Every entry must be copied word for word.

━━ SOURCE INFORMATION

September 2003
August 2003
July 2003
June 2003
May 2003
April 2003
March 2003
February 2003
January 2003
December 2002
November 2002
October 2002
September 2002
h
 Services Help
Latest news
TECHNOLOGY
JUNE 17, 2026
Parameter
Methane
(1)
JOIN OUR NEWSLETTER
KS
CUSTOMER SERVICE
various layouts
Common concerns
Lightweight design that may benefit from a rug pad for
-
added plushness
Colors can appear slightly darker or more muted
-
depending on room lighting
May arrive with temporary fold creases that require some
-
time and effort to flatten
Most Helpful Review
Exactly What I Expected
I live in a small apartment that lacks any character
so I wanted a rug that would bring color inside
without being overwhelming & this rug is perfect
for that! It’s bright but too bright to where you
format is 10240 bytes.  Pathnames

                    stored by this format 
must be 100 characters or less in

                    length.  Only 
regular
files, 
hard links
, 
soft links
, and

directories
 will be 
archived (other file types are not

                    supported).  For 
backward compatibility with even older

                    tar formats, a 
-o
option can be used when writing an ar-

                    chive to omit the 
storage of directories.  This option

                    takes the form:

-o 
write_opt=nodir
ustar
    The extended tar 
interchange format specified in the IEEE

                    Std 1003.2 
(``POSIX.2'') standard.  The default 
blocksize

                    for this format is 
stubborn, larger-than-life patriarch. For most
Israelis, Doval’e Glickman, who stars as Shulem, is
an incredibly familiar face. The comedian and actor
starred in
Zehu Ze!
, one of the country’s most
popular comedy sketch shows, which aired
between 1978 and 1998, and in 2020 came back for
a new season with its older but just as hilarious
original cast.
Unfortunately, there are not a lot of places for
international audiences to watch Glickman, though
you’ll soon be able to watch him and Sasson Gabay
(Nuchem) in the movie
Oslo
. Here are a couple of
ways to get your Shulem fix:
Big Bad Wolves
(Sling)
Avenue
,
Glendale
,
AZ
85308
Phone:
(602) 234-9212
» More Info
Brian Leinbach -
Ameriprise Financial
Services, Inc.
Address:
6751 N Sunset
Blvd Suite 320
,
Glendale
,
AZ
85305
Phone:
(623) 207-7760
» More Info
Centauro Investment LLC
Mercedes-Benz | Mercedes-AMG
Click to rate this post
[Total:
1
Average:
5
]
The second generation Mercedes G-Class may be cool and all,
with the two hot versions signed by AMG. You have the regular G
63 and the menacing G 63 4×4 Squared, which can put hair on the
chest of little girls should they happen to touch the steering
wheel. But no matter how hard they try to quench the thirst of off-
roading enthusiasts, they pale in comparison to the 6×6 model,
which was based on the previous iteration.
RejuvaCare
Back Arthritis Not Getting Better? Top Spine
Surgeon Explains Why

━━━━

* EXERCISE RESULT:
September 2003
August 2003
July 2003
June 2003
May 2003
April 2003
March 2003
February 2003
January 2003
December 2002
November 2002
October 2002
September 2002
h
 Services Help
Latest news
TECHNOLOGY
JUNE 17, 2026
Parameter
Methane
(1)
JOIN OUR NEWSLETTER
KS
CUSTOMER SERVICE
various layouts
Common concerns
Lightweight design that may benefit from a rug pad for
-
added plushness
Colors can appear slightly darker or more muted
-
depending on room lighting
May arrive with temporary fold creases that require some
-
time and effort to flatten
Most Helpful Review
Exactly What I Expected
I live in a small apartment that lacks any character
so I wanted a rug that would bring color inside
without being overwhelming & this rug is perfect
for that! It’s bright but too bright to where you
format is 10240 bytes.  Pathnames

                    stored by this format 
must be 100 characters or less in

                    length.  Only 
regular
files, 
hard links
, 
soft links
, and

directories
 will be 
archived (other file types are not

                    supported).  For 
backward compatibility with even older

                    tar formats, a 
-o
option can be used when writing an ar-

                    chive to omit the 
storage of directories.  This option

                    takes the form:

-o 
write_opt=nodir
ustar
    The extended tar 
interchange format specified in the IEEE

                    Std 1003.2 
(``POSIX.2'') standard.  The default 
blocksize

                    for this format is 
stubborn, larger-than-life patriarch. For most
Israelis, Doval’e Glickman, who stars as Shulem, is
an incredibly familiar face. The comedian and actor
starred in
Zehu Ze!
, one of the country’s most
popular comedy sketch shows, which aired
between 1978 and 1998, and in 2020 came back for
a new season with its older but just as hilarious
original cast.
Unfortunately, there are not a lot of places for
international audiences to watch Glickman, though
you’ll soon be able to watch him and Sasson Gabay
(Nuchem) in the movie
Oslo
. Here are a couple of
ways to get your Shulem fix:
Big Bad Wolves
(Sling)
Avenue
,
Glendale
,
AZ
85308
Phone:
(602) 234-9212
» More Info
Brian Leinbach -
Ameriprise Financial
Services, Inc.
Address:
6751 N Sunset
Blvd Suite 320
,
Glendale
,
AZ
85305
Phone:
(623) 207-7760
» More Info
Centauro Investment LLC
Mercedes-Benz | Mercedes-AMG
Click to rate this post
[Total:
1
Average:
5
]
The second generation Mercedes G-Class may be cool and all,
with the two hot versions signed by AMG. You have the regular G
63 and the menacing G 63 4×4 Squared, which can put hair on the
chest of little girls should they happen to touch the steering
wheel. But no matter how hard they try to quench the thirst of off-
roading enthusiasts, they pale in comparison to the 6×6 model,
which was based on the previous iteration.
RejuvaCare
Back Arthritis Not Getting Better? Top Spine
Surgeon Explains Why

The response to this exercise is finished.